Speaking of millionaires doing bad things to publications, Kyle Chayka writes in about Harper’s:

Harper’s fired its editor-in-chief James Marcus on April 13. Marcus was the magazine’s third EIC in two years —— Chris Cox was fired in February 2016 (he’s now at GQ) and his interim replacement, staff editor Ellen Rosenbush, moved out for Marcus that March. Rosenbush is now back in as editorial director. Cox clashed with the magazine’s owner Rick MacArthur over too radical a cover change; Marcus’s fate was sealed when he pushed back against Katie Roiphe’s reviled take on #metoo.

The revolving door shows how much MacArthur exerts control over what the magazine looks like.
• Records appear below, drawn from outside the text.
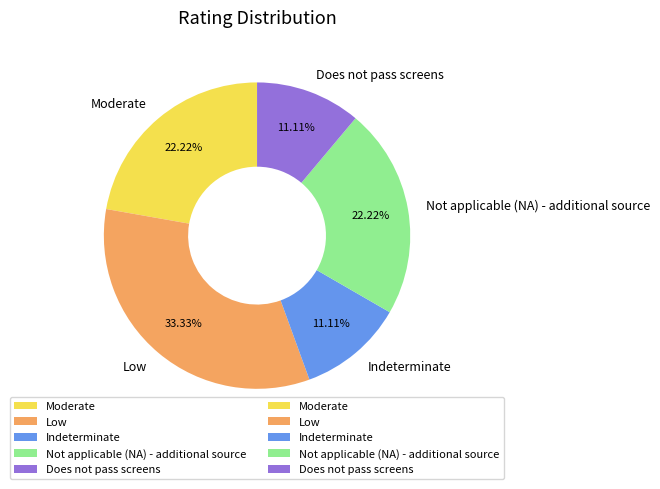

How many slices are in this pie chart?

5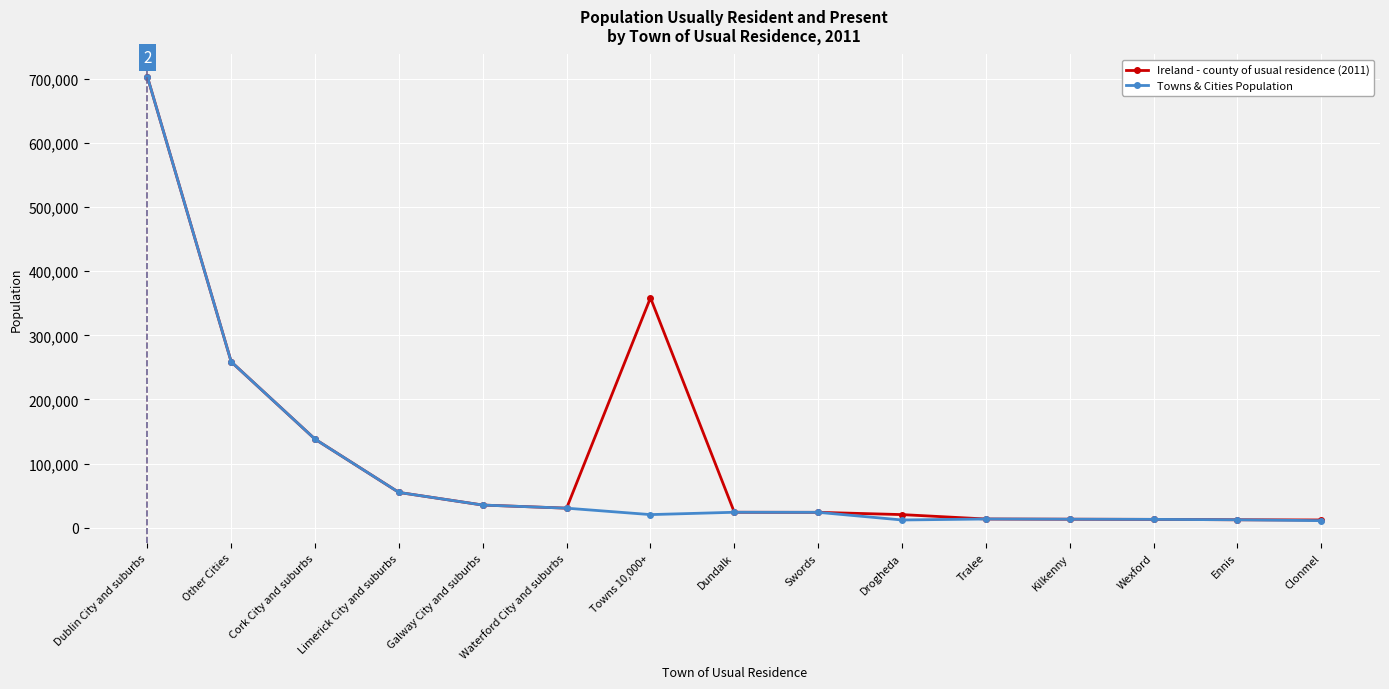

At Drogheda, list the series in order from largest to smallest.

Ireland - county of usual residence (2011), Towns & Cities Population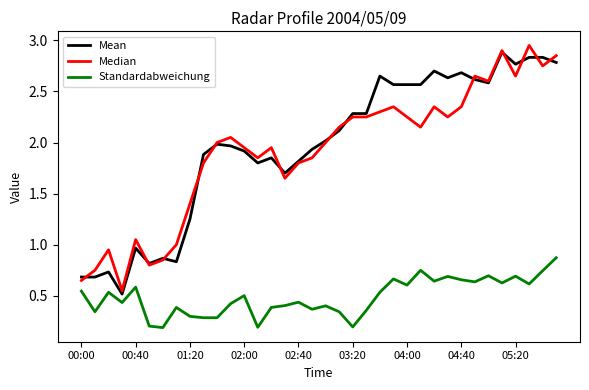

True or false: Standardabweichung and Mean intersect in this chart.

False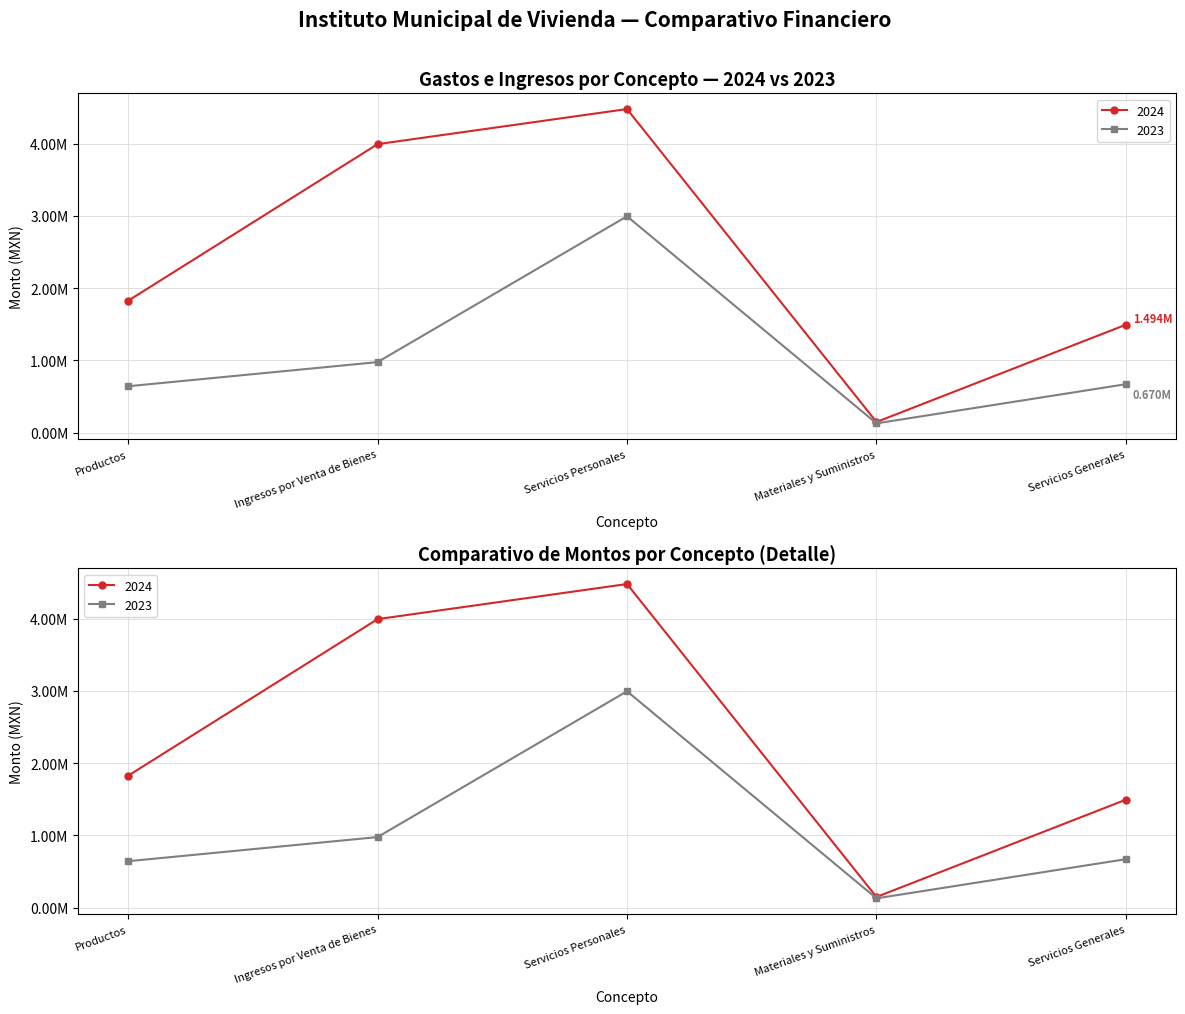

What is the approximate value of 2024 at Servicios Personales?

4478572.4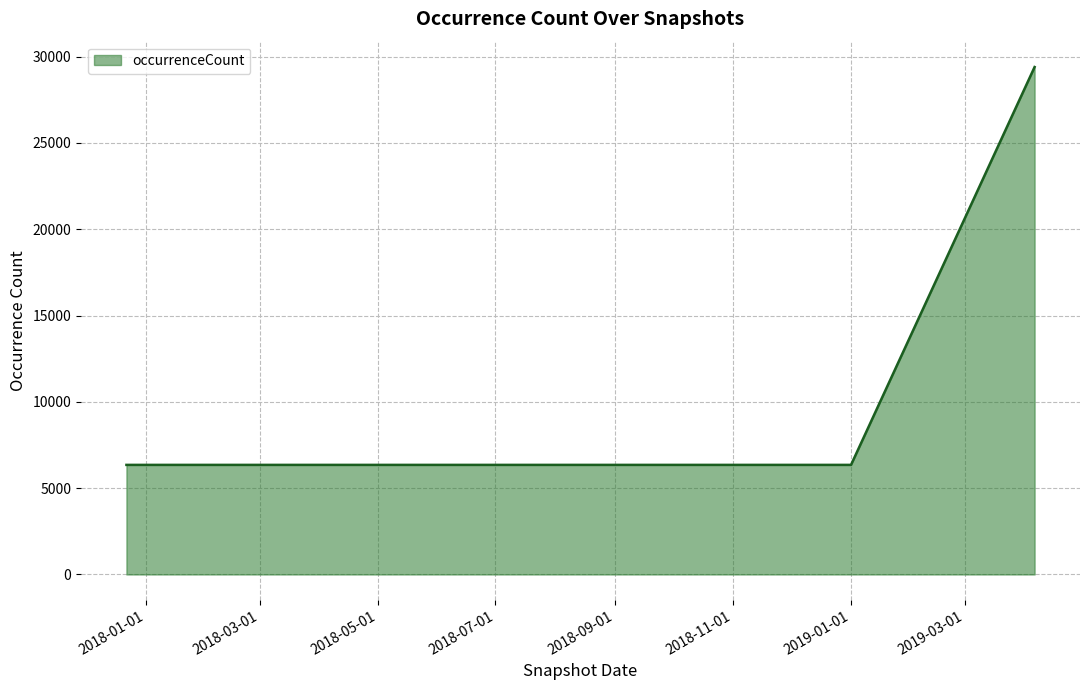

What is the difference between the maximum and minimum values?

23044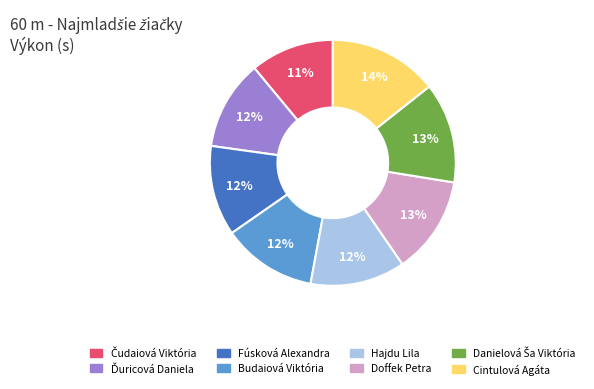

How many slices are in this pie chart?

8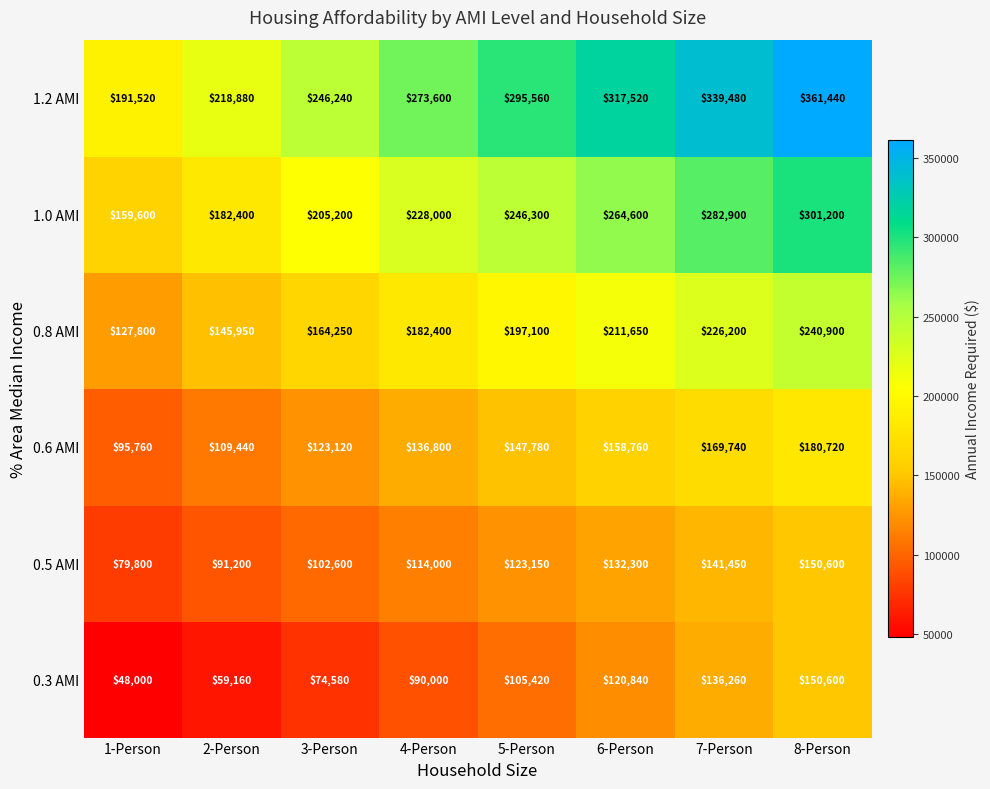

Which series changed the most between 3-Person and 8-Person?

1.2 AMI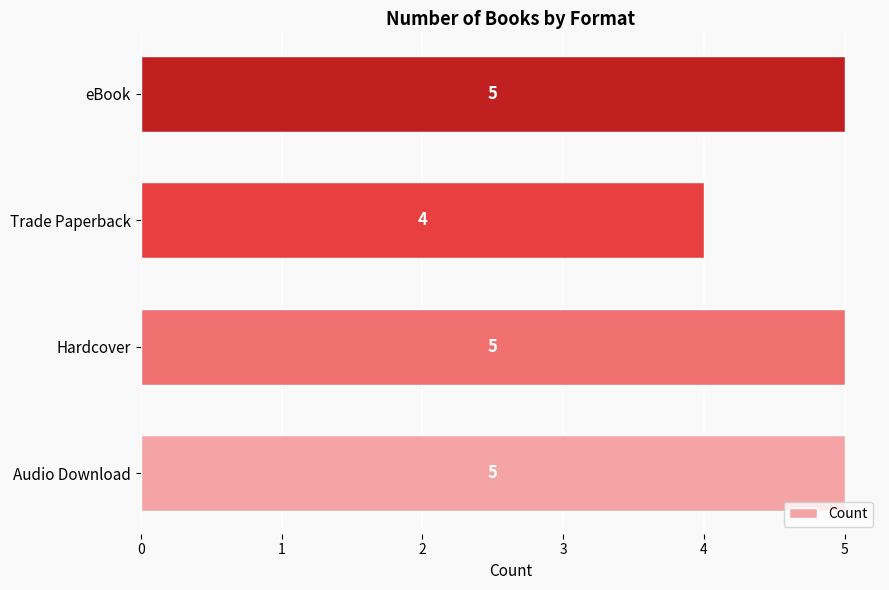

Count the values in the range 5 to 6.

3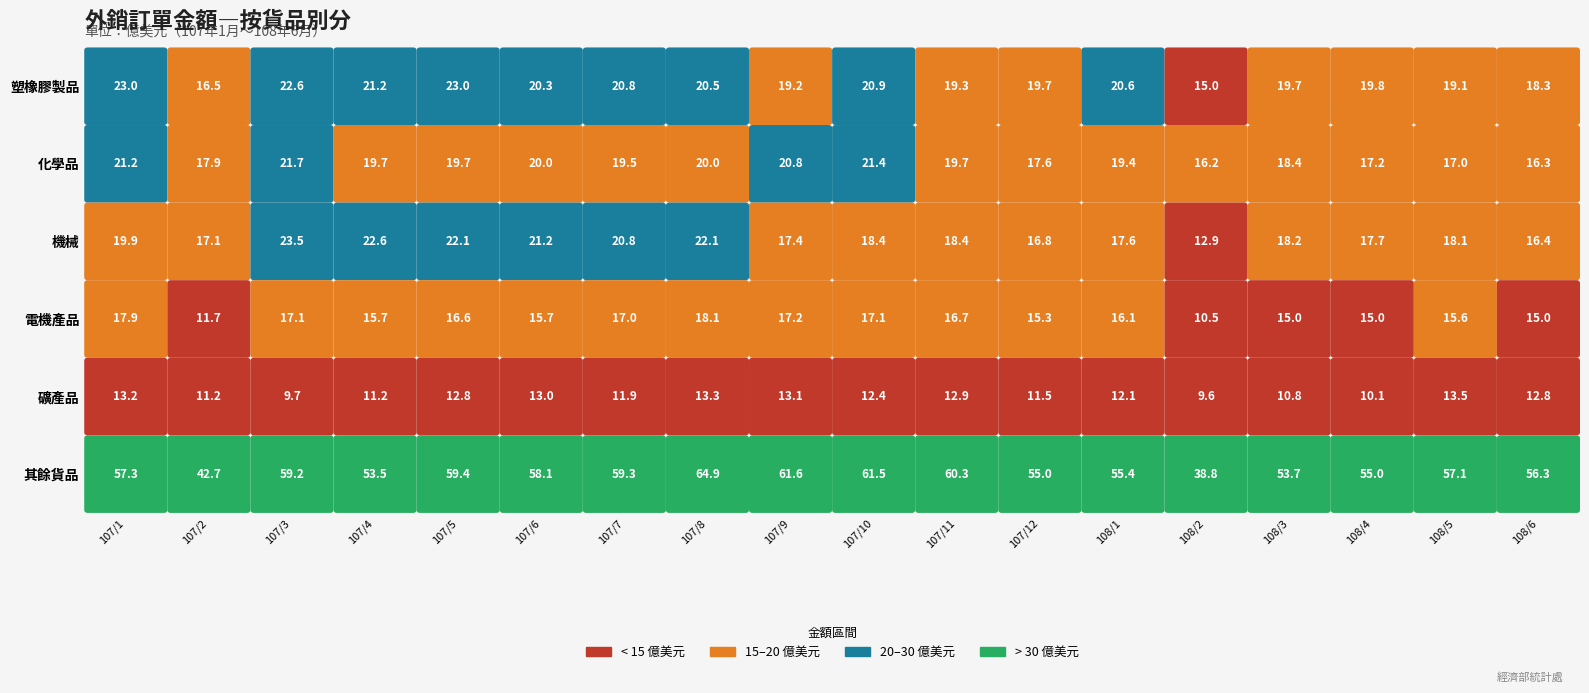

At how many categories does at least one series exceed 26?

18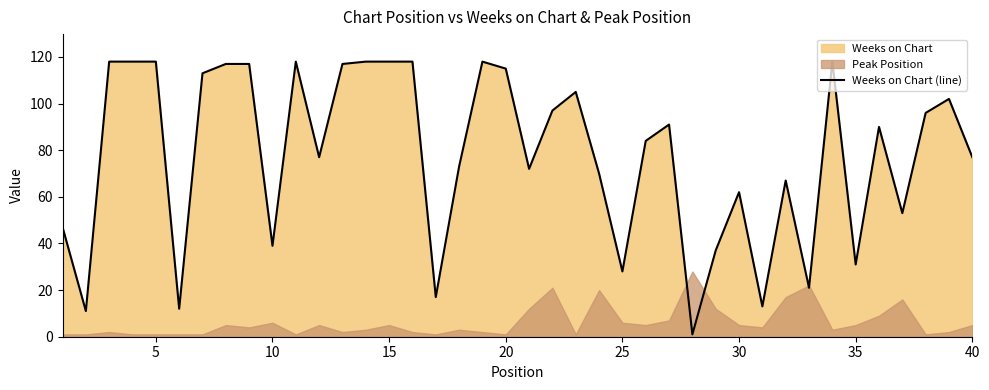

At which label is Weeks on Chart (line) closest to 59?

30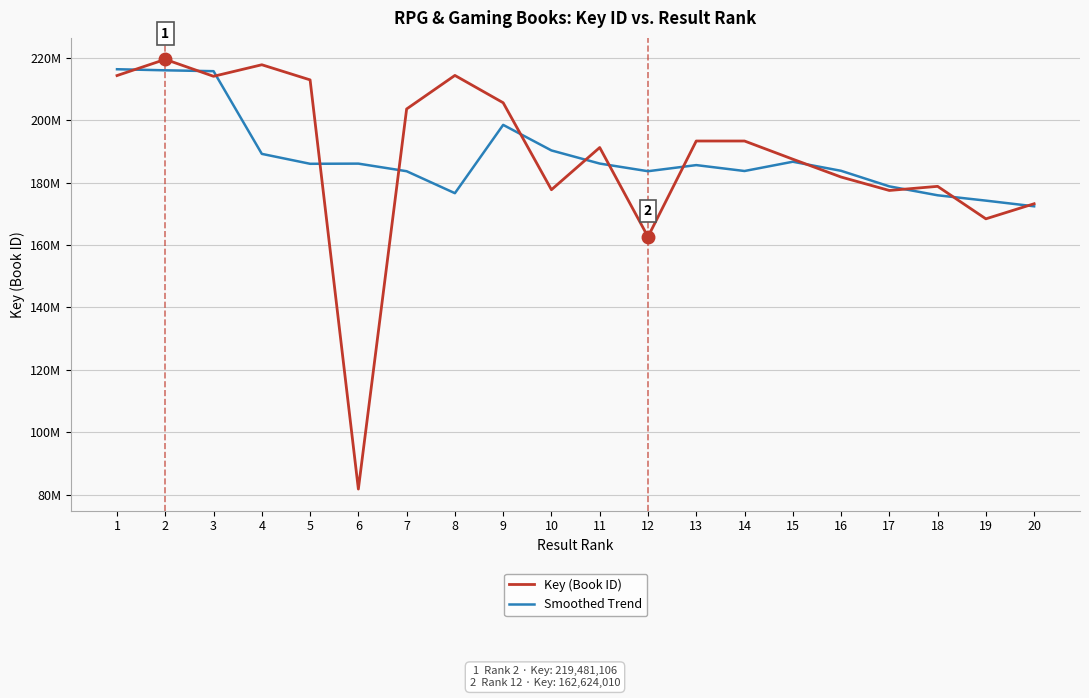

What are all the series names shown in the legend?

Key (Book ID), Smoothed Trend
Any EIC seems to be ultimately secondary to his positions. “He’s looking for a doormat at this point,” Marcus told the NYT.

Apparently there’s a huge generational gap in newsrooms: Old people are good employees who understand their bosses and young people just like tweeting. Older people are good at writing, but young people just care about PC bullshit (can anyone figure out who this quote might be from: “I actually feel like I’m walking on eggshells trying not to offend millennial editors,” says a writer who’s worked at newspapers and online. “I’m constantly told by younger editors that my jokes are politically incorrect; by the time my stories are published, my writing has been sanitized.”). What this article doesn’t really cover, and what seems glaringly obvious to me, is that the generational gap in newsrooms has much more to do with pay and work standards than culture: if you’re expected to be producing 50 posts a week for half the money your older counterparts make, you’re probably less willing to tow the company line on things like sharing your opinions on Twitter.

BuzzFeed now has a newsletter about fake news. I feel like the media really overestimates how many people give a shit about fake news???

Apple, which bought digital subscription magazine service Texture a few months ago, 23 of their own for news and magazines. Seems like it could be a good source of revenue for organizations if it’s done the right way!